*** WORKING DATA Section Begins ***

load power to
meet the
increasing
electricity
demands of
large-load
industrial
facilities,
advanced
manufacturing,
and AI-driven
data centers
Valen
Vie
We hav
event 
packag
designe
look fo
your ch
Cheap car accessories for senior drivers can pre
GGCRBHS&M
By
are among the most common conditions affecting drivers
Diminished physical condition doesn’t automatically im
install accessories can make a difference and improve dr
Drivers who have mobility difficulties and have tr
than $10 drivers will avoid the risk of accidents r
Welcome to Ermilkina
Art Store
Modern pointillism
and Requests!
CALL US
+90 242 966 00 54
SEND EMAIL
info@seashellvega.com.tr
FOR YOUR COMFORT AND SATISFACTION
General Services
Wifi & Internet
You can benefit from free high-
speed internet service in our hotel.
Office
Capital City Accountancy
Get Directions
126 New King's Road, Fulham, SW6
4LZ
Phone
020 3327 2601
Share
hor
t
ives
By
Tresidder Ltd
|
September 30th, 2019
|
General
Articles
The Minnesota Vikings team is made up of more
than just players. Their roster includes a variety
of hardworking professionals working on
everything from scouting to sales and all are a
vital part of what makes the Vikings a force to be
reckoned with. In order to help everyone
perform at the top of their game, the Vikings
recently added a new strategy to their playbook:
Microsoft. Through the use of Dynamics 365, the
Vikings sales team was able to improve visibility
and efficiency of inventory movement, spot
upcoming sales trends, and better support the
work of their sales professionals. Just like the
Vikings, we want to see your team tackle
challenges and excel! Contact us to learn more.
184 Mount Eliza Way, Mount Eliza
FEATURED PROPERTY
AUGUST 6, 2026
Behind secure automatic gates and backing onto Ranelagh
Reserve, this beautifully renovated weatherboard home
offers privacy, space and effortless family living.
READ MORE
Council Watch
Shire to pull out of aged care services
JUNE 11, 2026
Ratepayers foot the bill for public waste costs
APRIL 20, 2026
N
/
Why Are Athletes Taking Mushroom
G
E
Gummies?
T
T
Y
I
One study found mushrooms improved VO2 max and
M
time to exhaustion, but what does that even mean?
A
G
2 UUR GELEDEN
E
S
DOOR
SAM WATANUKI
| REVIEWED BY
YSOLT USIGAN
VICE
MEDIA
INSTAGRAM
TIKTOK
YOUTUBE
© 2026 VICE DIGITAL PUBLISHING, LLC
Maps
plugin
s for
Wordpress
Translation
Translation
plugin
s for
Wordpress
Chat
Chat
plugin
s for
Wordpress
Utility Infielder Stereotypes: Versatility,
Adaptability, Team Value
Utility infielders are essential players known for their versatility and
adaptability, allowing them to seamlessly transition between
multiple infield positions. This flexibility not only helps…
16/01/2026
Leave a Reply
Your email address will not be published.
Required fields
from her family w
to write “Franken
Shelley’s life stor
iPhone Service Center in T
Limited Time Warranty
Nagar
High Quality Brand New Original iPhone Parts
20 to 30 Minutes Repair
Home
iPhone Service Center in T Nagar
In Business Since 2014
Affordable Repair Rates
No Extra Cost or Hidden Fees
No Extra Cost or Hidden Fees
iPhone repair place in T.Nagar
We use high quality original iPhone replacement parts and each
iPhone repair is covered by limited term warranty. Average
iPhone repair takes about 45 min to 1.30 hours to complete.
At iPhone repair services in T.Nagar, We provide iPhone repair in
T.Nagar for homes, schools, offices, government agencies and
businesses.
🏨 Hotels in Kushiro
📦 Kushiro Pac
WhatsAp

*** WORKING DATA Section Ends ***

● TO DO
Look through the entries above, and wherever a line holds the word "professionals", copy it.

● TASK OUTPUT
of hardworking professionals working on
work of their sales professionals. Just like the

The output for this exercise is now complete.